Activity: Verbatim repeat, images excluded. Give each entry again as written.

Lens and sensor parameters:
[Start of Attachment]
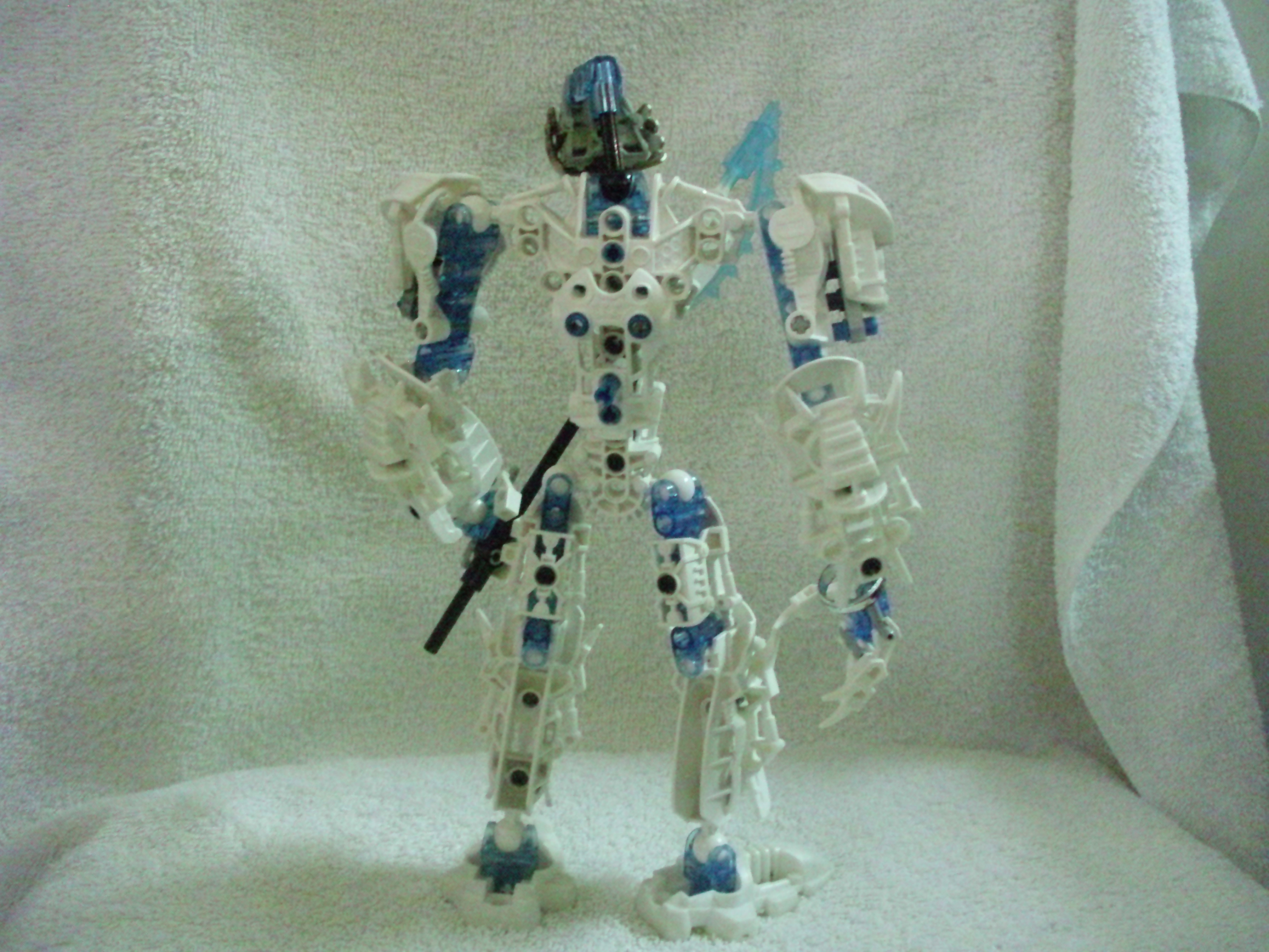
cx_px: 634
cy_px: 476
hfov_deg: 49.0
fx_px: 1393
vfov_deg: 37.7
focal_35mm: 38
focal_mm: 6.3
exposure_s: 1/31
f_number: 3.1
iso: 1600
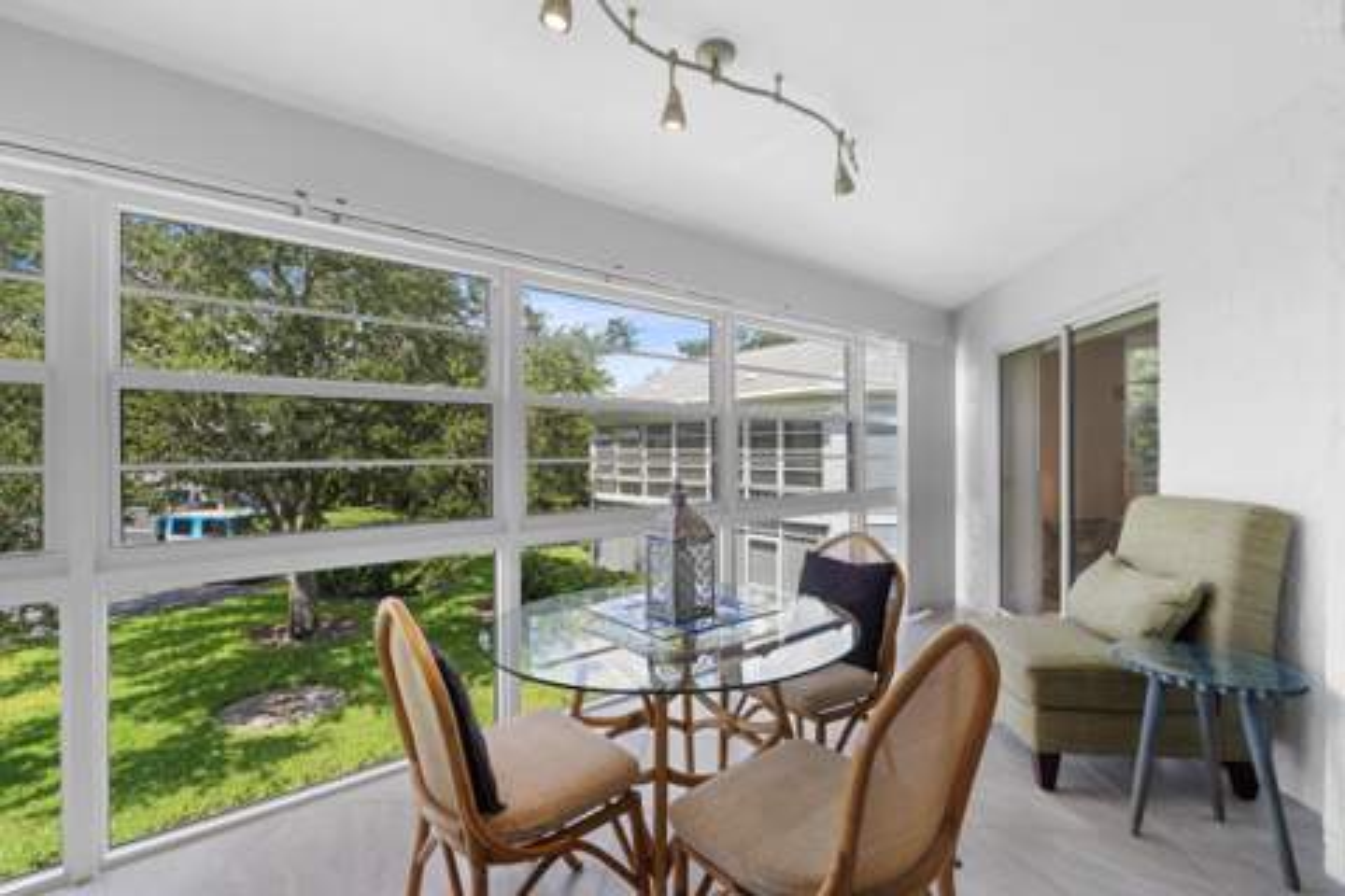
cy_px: 448
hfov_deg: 96.7
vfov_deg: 73.7
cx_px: 672
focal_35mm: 16
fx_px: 598
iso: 100
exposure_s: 1/80
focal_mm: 16
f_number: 8
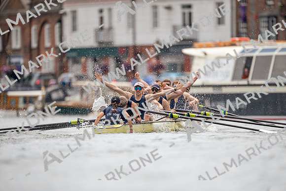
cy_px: 96
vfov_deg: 2.6
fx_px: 4242
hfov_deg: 3.9
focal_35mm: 534
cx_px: 143
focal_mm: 533.8
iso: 200
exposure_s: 1/2500
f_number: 4
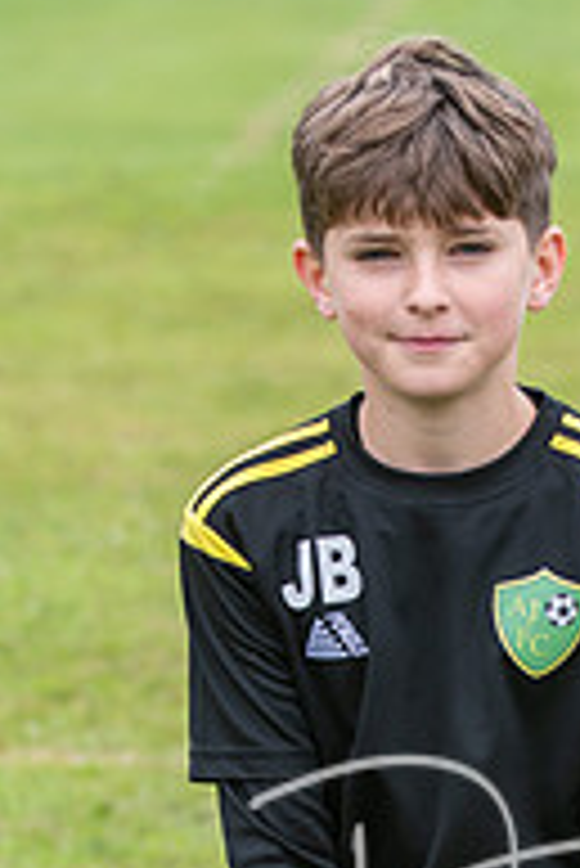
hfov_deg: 3.9
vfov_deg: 5.8
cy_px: 940
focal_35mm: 356
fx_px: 8587
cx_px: 418
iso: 500
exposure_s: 1/320
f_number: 5
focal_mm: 102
[End of Attachment]
Solution for this problem:
cx_px: 634
cy_px: 476
hfov_deg: 49.0
fx_px: 1393
vfov_deg: 37.7
focal_35mm: 38
focal_mm: 6.3
exposure_s: 1/31
f_number: 3.1
iso: 1600
cy_px: 448
hfov_deg: 96.7
vfov_deg: 73.7
cx_px: 672
focal_35mm: 16
fx_px: 598
iso: 100
exposure_s: 1/80
focal_mm: 16
f_number: 8
cy_px: 96
vfov_deg: 2.6
fx_px: 4242
hfov_deg: 3.9
focal_35mm: 534
cx_px: 143
focal_mm: 533.8
iso: 200
exposure_s: 1/2500
f_number: 4
hfov_deg: 3.9
vfov_deg: 5.8
cy_px: 940
focal_35mm: 356
fx_px: 8587
cx_px: 418
iso: 500
exposure_s: 1/320
f_number: 5
focal_mm: 102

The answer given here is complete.